Знаменитый хор Кожевенного завода шёл. Но почему-то молча. Точно прямо с концерта, не переодевшись. Женщины несли длинные платья в пальцах, опасаясь массового падения. Мужчины же, двигаясь, поигрывали плечиками. В лоснящихся рубахах зелёного и красного цвета, все вольные и крепкие, как кулачные бойцы. Дирижёр казался на голову выше всех. Он опять осклабился Силкину, весь в зубах меридианный. Тут же два казаха в лисьих малахаях неимовернейше строчили на домбрах. Домбрами вели красавицу девушку, головка которой в шапке с метёлками была как проплывающий маленький султанат. И, точно охраняя её, сумрачно колыхались казахи-борцы. Приземистые все. Бритоголовые. Как курганы.

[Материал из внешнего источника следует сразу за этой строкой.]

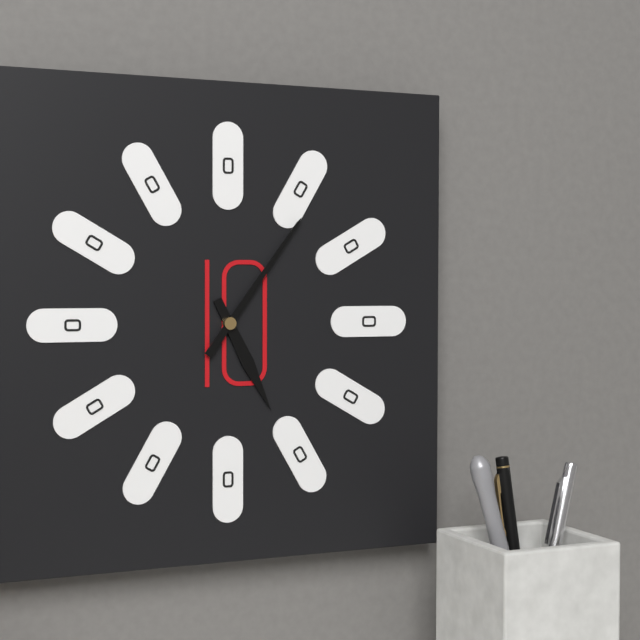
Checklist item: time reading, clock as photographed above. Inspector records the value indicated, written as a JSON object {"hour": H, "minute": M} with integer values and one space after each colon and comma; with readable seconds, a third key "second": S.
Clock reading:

А Силкин кричал и кричал точно с той же баржи, перегнувшись, в рупор. Сквозь запотевшие очки уже ничего не видел. Проходила мимо какая-то серо-сизая, смутно различимая гидра. Люди выворачивали головы к трибуне, спотыкались. Быстро гасло в раскрытых ртах не то «ура», не то «эгей». Серьёзные соратники Силкина стояли закинувшись. Надуто, солидно стояли. В фуражках, френчах. (Один только в шляпе. Будто бы гражданский.) Пошевеливали у плеча лапами. Будто негнущимся гипсом. Люди приостанавливались, потом подбирали слюни, шли дальше. Но уже непонятно куда. Куда теперь идти-то? А? Кто знает?..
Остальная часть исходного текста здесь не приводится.